The evaluation found that the Tweet2Quite group doubled the rate of sustained abstinence from smoking.

The model

Cornelia Pechmann, Kevin Delucchi, Cynthia M Lakon and  Judith J Prochaska developed a novel intervention for smoking cessation called Tweet2Quit which sends twice-daily automated communications to encourage frequent and concurrent check-in, and forms small intimate groups that start immediately and are closed to new members, and are deliberately of limited duration.

Tweet2Quit builds on promising past work in buddy interventions, in which smokers were assigned real world quit buddies. The difference with Tweet2Quit smokers is that they meet numerous potential quit buddies in a virtual online forum. Unique to the intervention condition was enrolment in a Tweet2Quit 20-person, 100-day, virtual peer support group.

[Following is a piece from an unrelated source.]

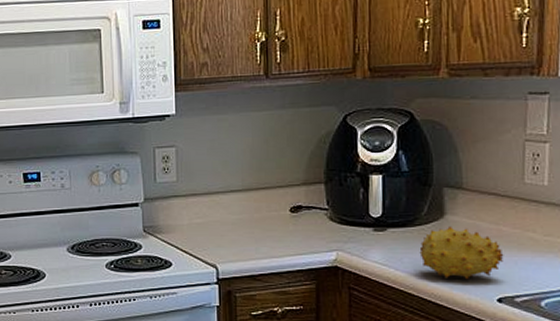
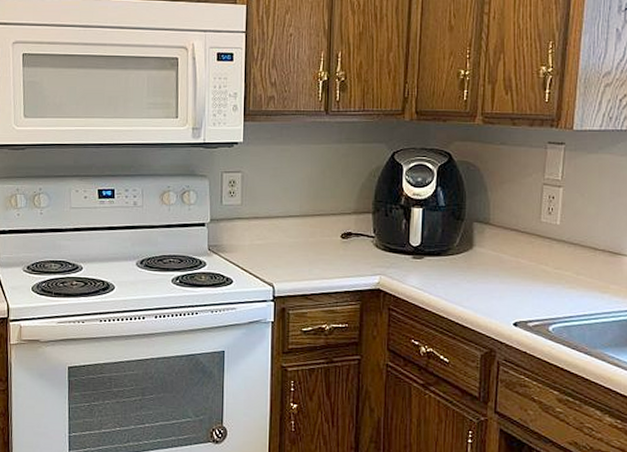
fruit: present [419,225,504,280] -> none [450,256,521,305]

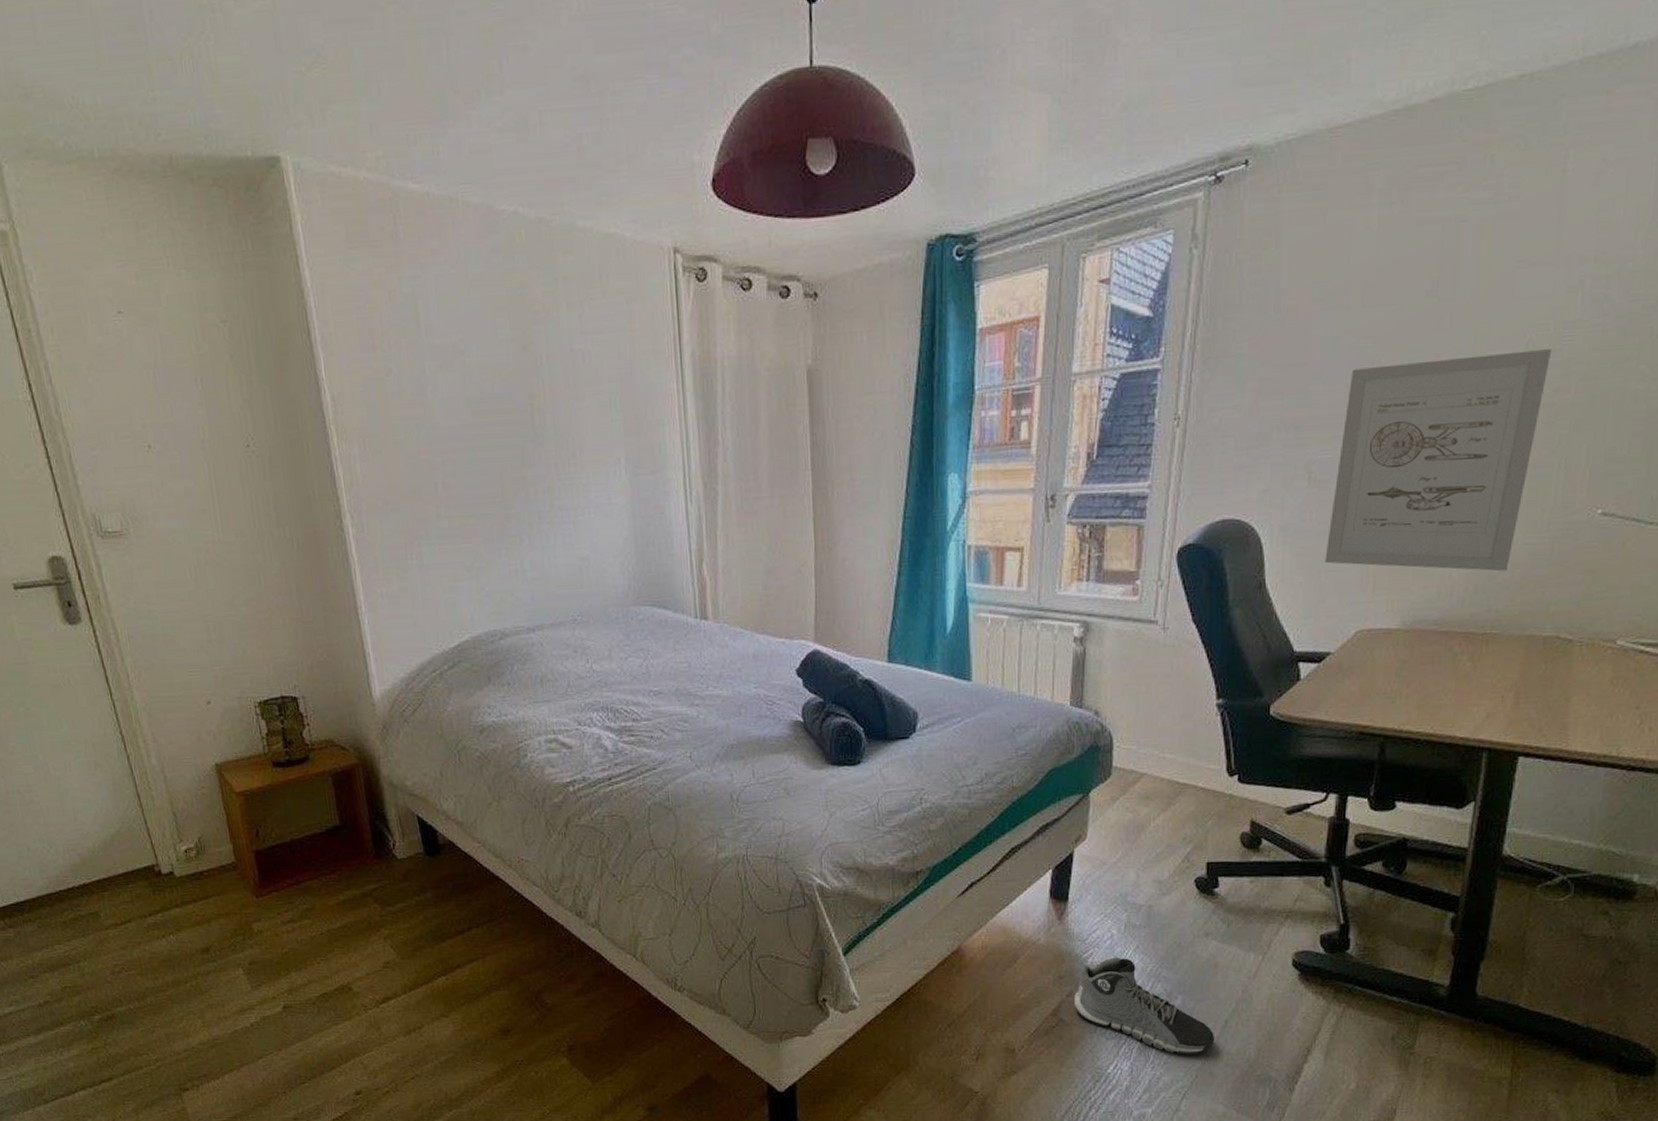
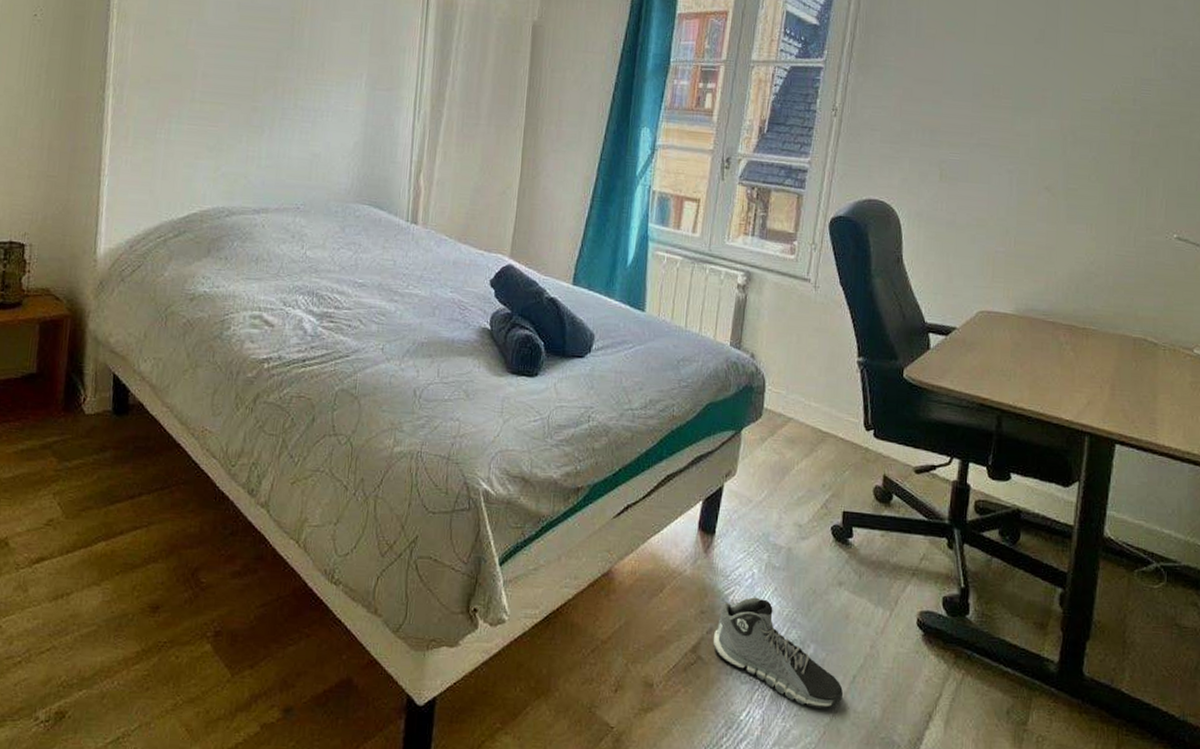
wall art: present [1325,349,1552,572] -> none [952,91,1133,276]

The groups were closed in that each member followed and was followed exclusively by other members, and no new members were added. The groups were private, because only the group members and the study staff could see the tweets. Twenty smokers were included per group, because, based on marketing research, the average social network has about 17–20 active participants.

Tweet2Quit also builds on promising research on health interventions that employ autocommunications, that is, text or email messages from health experts that are sent automatically to participants to encourage healthy behaviours.

So, Tweet2Quit is, in effect, a hybrid intervention that involves both: social network-based, peer-to-peer participant exchanges and daily auto-communications sent by the study website posing treatment-relevant questions from experts for participants to discuss.

Study sample and recruitment

A national sample of US smokers was recruited using the Google search engine and a US$10,000/month advertisement budget on Google AdWords. If smokers were interested in participating, they completed a brief online interest form requesting their email. Then about one month before a projected cohort start date, they were emailed a link to a screening survey to assess their eligibility and obtain
informed consent.

Inclusion criteria were: resident of the continental USA, English speaking, aged 18–59 years, smoked 100+ cigarettes in lifetime, currently smoking ≥5 cigarettes daily, intention to quit smoking in the next month, active email account, mobile phone with internet access and unlimited texting, weekly texting, and daily Facebook use. The age range was 18–59 years to be as inclusive as possible, while excluding two age groups that were likely to have different lifestyles and cessation motivations: minors for whom cigarette use is illegal and retired older adults.


There were a total of 160 smokers in the trial. Analysis of complete cases indicated sustained abstinence out to 60 days post-quit date of 40.00% (26/65) in the Tweet2Quit condition versus 20.00% (14/70) in the control condition. In an analysis with incomplete cases, imputing participants lost to follow-up as smoking, sustained abstinence was 32.50% (26/80) for Tweet2Quit versus 17.50% (14/80) for control.

In both analyses, there was a consistent effect for Tweet2Quit versus control across cohorts.

The researchers also analysed the tweeting behaviour of those in the Tweet2Quit groups and found that three quarters tweeted at least once, sending an average of 59 tweets each.


The authors acknowledge that this was quite a small scale study and that the follow-up period was short (60 days post stopping smoking). Nonetheless, the findings are encouraging.

Tweet2Quit, doubled the odds of self-reported sustained smoking abstinence to 60 days follow-up, when added to the usual care of nicotine patches and a quit-smoking website. Moreover, engagement in Tweet2Quit was high with most participants tweeting for an extended duration; and engagement related to abstinence.

Because smokers were randomly assigned to Tweet2Quit versus control, the evidence suggests a causal effect for Tweet2Quit on abstinence.

Tweet2Quit did not affect nicotine patch use or use of the quit-smoking website, so the effective component seems to be tweeting and social network support from the groups.